** Records **
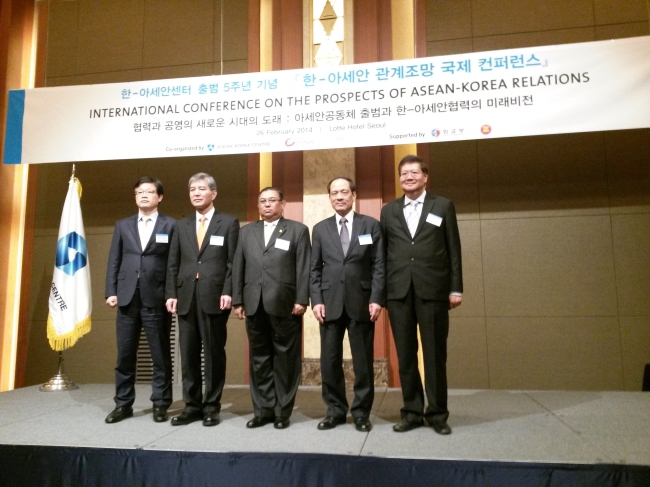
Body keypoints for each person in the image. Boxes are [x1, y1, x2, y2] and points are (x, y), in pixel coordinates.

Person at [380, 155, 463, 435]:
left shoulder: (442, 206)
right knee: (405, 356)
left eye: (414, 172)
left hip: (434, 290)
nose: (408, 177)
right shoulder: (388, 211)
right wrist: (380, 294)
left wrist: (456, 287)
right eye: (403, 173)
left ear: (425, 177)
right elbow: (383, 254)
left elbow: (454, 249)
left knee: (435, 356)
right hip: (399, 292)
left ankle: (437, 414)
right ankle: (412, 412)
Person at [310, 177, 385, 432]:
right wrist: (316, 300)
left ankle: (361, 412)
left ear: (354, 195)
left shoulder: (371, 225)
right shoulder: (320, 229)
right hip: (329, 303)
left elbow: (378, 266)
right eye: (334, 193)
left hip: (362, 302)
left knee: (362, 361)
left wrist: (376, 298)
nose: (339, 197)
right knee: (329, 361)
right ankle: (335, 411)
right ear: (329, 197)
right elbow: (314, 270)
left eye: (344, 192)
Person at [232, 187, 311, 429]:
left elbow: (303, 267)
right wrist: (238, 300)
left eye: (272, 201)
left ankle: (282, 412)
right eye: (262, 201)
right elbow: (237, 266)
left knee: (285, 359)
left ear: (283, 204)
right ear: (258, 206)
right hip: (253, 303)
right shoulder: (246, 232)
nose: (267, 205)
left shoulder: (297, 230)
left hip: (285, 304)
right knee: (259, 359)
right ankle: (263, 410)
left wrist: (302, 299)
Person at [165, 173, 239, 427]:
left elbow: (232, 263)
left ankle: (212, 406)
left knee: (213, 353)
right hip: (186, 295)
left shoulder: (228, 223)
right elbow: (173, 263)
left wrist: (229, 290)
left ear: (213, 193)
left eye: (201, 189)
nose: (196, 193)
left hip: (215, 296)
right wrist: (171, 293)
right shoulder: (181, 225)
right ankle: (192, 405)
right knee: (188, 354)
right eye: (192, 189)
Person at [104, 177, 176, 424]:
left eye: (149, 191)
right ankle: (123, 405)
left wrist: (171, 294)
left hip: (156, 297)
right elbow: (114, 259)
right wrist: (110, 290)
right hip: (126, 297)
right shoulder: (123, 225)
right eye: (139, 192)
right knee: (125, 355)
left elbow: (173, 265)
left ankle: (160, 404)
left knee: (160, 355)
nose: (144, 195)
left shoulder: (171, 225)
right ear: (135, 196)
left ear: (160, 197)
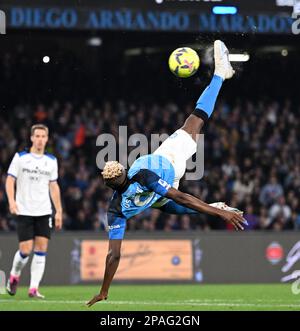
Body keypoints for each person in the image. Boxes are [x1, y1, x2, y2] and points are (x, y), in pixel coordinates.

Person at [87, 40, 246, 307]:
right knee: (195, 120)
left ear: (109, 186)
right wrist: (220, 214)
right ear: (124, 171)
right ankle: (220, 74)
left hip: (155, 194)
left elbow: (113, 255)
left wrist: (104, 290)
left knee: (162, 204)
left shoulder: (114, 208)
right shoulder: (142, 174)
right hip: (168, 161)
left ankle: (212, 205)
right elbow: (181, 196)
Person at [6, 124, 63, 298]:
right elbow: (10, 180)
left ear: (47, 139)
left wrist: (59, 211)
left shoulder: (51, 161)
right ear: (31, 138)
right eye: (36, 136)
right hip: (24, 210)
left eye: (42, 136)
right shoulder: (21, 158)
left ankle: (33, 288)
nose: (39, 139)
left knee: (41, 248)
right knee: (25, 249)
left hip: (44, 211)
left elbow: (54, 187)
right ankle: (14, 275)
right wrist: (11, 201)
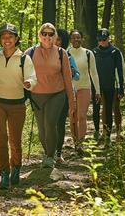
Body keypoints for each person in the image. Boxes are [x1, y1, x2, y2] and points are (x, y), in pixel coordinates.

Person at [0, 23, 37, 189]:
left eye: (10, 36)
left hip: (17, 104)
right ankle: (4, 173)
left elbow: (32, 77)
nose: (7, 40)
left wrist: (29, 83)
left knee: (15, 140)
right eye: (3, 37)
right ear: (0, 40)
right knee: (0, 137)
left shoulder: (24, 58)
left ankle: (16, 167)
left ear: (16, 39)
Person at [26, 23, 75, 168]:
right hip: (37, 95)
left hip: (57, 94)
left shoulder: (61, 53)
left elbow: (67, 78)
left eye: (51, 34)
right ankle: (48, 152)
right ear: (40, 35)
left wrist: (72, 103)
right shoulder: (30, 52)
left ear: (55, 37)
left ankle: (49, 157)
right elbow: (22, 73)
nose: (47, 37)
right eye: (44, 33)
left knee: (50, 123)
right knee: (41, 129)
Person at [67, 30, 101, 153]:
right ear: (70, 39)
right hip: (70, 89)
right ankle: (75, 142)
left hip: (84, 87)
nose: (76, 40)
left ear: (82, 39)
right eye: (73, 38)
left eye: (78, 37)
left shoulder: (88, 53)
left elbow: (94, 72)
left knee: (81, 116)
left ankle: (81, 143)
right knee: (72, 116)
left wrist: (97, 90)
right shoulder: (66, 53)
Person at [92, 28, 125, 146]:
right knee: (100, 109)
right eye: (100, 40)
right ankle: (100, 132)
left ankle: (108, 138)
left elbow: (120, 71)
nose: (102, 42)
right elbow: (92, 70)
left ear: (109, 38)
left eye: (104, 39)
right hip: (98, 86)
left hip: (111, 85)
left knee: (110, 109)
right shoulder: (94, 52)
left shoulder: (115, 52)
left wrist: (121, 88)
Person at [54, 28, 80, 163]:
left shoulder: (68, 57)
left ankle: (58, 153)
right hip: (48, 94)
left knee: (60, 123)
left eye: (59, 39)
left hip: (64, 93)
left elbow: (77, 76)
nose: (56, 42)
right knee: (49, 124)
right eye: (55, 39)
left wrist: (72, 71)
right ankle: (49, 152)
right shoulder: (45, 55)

** Required work **
Here the job is to set down exactly the lines of the material above that fall between the one with "left eye: (344, 192)" and the one with "left shoulder: (228, 223)", inclusive, and nothing beyond them.

** Response to this task **
left eye: (344, 192)
Person at [232, 187, 311, 429]:
left elbow: (303, 267)
right wrist: (238, 300)
left eye: (272, 201)
left ankle: (282, 412)
right eye: (262, 201)
right elbow: (237, 266)
left knee: (285, 359)
left ear: (283, 204)
right ear: (258, 206)
right hip: (253, 303)
right shoulder: (246, 232)
nose: (267, 205)
left shoulder: (297, 230)
left hip: (285, 304)
right knee: (259, 359)
right ankle: (263, 410)
left wrist: (302, 299)
Person at [165, 173, 239, 427]:
left elbow: (232, 263)
left ankle: (212, 406)
left knee: (213, 353)
right hip: (186, 295)
left shoulder: (228, 223)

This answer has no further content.